– Нобби, – говорю, – произошло некоторое недоразумение. В результате неблагоприятного сечения… нет, как его?.. стечения обстоятельств Сыр теперь относится ко мне с подозрением. В его дурацкую голову запала мысль, что я приехал сюда с целью увести у него Флоренс.

– А на самом деле?

– Моя дорогая юная заноза, – проговорил я с чувством, – ну кому захочется уводить Флоренс? Ты подумай своим умишком. Но как я уже сказал, из-за этого злосчастного стечения он заподозрил худшее.

Я в нескольких сжатых словах описал ей ситуацию, включая приезд Лохинвара, и, когда кончил описывать, она произнесла одну из тех дурацких реплик, которые укрепляют мужчину в убеждении, что женский пол как таковой надо запретить:

– Ты бы сказал ему, что отрицаешь свою вину.

Я раздраженно цыкнул зубом.

– Как будто я не говорил ему, что отрицаю свою вину. Да только он мне не поверил. И продолжал распаляться, достигнув под конец такого градуса по Фаренгейту, что кажется, еще мгновение, и он меня арестует. И кстати, ты могла бы предупредить меня, что он работает полицейским.

– Упустила из виду.

– Этим ты избавила бы меня от неприятного потрясения. Когда я услышал, что кто-то зовет меня по имени, обернулся и увидел, что он катит ко мне на велосипеде в полной амуниции деревенского полисмена, меня чуть родимчик не хватил.

Нобби рассмеялась, но это был сольный смех. В сложившемся положении я был совсем не расположен составить с ней дуэт.

– Бедняга Сыр!

– Так-то оно так, но…

– По-моему, это очень даже мужественное решение – самому зарабатывать себе на жизнь, а не сидеть на коленях у богатого дядюшки и получать подачки из его кармана.

– Согласен, но…

– А Флоренс не согласна. И это забавно, ведь внушила-то ему такие мысли она. Толковала про социализм, заставляла читать Карла Маркса. А Сыр очень внушаемый.

Это правда. Я вспомнил, как в Оксфорде один человек обратил Сыра на какое-то время в буддизм. Возникли всякие затруднения с администрацией, так как он сразу же перестал посещать факультетские молебны, а вместо них предавался медитации под ближайшим кустом, который можно было толковать как молитвенное дерево.

– А теперь она вне себя, говорит, что глупо было с его стороны понять ее буквально.
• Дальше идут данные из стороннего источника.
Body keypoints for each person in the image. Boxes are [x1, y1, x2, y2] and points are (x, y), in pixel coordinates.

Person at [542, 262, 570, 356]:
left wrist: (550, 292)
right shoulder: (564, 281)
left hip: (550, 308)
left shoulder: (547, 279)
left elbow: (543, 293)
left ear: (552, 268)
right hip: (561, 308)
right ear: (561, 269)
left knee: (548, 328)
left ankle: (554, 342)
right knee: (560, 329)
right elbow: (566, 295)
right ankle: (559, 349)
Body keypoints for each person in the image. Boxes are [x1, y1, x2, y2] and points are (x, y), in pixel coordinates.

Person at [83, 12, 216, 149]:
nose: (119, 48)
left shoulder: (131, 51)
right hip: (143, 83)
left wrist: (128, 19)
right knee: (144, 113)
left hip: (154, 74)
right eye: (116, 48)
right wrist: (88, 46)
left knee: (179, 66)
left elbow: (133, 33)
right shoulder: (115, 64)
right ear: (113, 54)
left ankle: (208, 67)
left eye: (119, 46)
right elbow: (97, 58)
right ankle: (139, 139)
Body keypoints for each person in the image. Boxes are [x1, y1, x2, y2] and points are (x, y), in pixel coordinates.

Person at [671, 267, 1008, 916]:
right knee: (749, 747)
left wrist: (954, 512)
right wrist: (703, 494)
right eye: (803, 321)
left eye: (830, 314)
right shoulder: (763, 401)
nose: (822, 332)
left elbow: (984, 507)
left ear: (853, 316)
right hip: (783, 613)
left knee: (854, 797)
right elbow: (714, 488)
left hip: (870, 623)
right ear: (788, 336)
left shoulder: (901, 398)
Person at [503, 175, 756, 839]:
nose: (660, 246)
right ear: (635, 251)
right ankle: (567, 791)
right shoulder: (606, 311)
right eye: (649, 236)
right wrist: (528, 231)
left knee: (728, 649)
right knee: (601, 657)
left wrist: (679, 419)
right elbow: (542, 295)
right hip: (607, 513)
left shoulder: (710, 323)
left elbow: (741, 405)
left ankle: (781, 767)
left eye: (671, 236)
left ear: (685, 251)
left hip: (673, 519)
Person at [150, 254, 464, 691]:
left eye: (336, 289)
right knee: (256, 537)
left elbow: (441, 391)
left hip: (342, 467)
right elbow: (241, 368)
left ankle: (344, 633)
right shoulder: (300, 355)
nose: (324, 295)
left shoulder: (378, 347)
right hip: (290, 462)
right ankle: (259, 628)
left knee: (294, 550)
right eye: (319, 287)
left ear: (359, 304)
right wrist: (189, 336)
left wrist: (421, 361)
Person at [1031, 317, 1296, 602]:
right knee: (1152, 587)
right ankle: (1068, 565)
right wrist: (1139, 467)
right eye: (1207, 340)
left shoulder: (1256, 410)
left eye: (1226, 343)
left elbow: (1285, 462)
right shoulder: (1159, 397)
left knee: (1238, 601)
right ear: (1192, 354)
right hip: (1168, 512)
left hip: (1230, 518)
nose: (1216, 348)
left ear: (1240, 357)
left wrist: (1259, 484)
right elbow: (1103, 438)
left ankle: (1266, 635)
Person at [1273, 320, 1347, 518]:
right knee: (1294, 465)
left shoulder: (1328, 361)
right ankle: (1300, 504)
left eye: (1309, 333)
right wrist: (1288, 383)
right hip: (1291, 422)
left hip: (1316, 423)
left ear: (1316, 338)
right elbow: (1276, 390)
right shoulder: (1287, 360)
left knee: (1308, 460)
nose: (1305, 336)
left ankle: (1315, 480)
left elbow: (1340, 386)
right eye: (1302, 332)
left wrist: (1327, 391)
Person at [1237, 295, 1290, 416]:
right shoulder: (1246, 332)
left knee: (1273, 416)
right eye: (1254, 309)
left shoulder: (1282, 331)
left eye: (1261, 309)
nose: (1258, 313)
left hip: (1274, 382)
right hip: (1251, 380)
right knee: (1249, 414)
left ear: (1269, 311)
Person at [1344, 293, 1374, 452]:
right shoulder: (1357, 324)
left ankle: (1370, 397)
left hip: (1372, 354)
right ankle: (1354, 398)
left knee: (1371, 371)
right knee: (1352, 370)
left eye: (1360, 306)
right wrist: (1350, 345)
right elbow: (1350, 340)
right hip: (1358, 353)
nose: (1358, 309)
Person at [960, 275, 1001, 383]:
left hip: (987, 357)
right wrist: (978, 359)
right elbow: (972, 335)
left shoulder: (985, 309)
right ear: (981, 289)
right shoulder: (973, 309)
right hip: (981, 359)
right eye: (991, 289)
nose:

Нобби сделала паузу, чтобы еще немного посмеяться, и я воспользовался возможностью вставить словечко со своей стороны:

– Вот именно. Она вне себя, и как раз об этом я и хотел с тобой поговорить. Сыр – зеленоглазое чудовище, Сыр, который становится малиновым и скрежещет коренными зубами при упоминании моего имени, – с этим я еще готов мириться. Не то чтобы это было так уж приятно – постоянно сознавать, что силы охраны порядка скрежещут на тебя зубами, но с годами научаешься принимать как тихую погоду, так и ветреную. Но я боюсь, что Флоренс к нему охладевает.

– С чего ты взял?

– Она со мной только что говорила о нем. При этом употребила выражение «ослиное упрямство», призналась, что все это ей чертовски надоело и она просто не знает, что делать. И вообще, я бы сказал, она произвела на меня впечатление барышни, которая вот-вот даст своему милому отставку и возвратит колечко и подарки. Чуешь, чем это мне грозит?

– Ты намекаешь на то, что, если она расстанется с Сыром, ей может прийти в голову снова взяться за тебя?

– Да, я намекаю именно на это. Надо мной нависла страшная угроза. В результате еще одного кошмарного сечения… то есть стечения, мои акции у нее в настоящее время поднялись на ужасающую высоту, и в любой момент может произойти все, что угодно.

Я коротко описал Нобби происшествие со Спинозой и «Сплином и розой». Она выслушала и задумалась.